Yes, the spoke protector is maybe more of a vanity thing  than a weight issue in this case. 

The reason I mentioned the pre-2001 Campy 9-speed brifters, is that they are relatively affordable (like $30 a pair). I've mounted a Chorus set on my own A-D and liked the result very much:


----------



## Allrounderco (Sep 8, 2019)

Stunning Inter 10, @non-fixie. I think I'm sold on the brifter suggestion. They look very much at home on your bike, and I know I'll appreciate them (and the resultant indexing). Price is on par with anything I was thinking of, so it's really just the addition of the derailleur - I don't suppose that will end up costing much. I also really like the fenders you have, and how snugly they are mounted. Fine looking machine, thanks for sharing that.


----------



## non-fixie (Sep 11, 2019)

The fenders (mudguards, actually, in this case ) are Bluemels Club Specials. I love them: classic look, no weight to speak of, no rattles and fairly easy to mount and adjust. The downside is their vulnerability. Finding a used pair without damage is not easy, and NOS pairs are still available but expensive ($100 and up).


----------



## Allrounderco (Sep 12, 2019)

I can appreciate that price considering Velo-Orange gets in the $70 range. 
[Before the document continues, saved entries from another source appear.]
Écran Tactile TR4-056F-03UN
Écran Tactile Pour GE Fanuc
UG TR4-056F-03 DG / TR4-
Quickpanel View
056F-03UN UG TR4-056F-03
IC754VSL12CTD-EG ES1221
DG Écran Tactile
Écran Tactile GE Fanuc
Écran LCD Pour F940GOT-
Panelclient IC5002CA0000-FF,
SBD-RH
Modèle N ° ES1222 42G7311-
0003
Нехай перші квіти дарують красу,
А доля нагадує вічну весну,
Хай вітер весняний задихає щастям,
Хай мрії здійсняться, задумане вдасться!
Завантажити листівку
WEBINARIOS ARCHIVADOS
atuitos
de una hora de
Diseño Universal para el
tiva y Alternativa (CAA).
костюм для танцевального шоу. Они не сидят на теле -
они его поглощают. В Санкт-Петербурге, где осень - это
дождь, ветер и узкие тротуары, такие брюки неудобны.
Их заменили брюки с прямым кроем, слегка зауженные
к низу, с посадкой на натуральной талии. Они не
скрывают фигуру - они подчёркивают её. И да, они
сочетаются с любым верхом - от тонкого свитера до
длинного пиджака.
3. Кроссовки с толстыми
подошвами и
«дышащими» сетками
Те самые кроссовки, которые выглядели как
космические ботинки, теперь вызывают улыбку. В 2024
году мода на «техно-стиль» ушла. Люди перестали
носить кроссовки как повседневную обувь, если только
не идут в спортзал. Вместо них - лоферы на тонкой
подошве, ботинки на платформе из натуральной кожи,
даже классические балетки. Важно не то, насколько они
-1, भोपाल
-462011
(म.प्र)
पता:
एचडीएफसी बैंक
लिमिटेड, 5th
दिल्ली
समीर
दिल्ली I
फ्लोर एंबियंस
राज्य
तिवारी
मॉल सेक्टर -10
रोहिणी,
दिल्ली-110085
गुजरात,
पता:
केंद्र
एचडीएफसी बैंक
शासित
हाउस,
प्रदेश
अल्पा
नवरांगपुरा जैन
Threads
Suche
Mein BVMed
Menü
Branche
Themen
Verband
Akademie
I'm very acclimated to the idea of switching to indexed / integrated shifting on this bike. I will be doing things in stages, as I haven't ridden this bike enough to know if I'll like it. I'm slightly worried about the long top tube, although I can flip the seat post clamp to move seat forward (it's one of those). I'm also not even certain I want drop bars. Up until now I've been very happy with the tourist style bars on my Schwinns, although I'm going to drops an honest try. I did own a Trek 560 previously, but that was over 20 years ago. Anyway, I figure I'll do a cleanup, and replace the necessities now, and put some miles on to make sure this bike is a keeper. 

For mudguards , I have a 26" set off of a Schwinn lightweight which will work as long as I mount the front stays through the skewer. (I'll need to move the rear bracket as well). That should hold me over until I decide on the bike, or I can just ride it on nice days until I decide. Either way, I should be able to get on the road for about $50. 

I think I'll break it down for cleaning and inspection today, after lunch


----------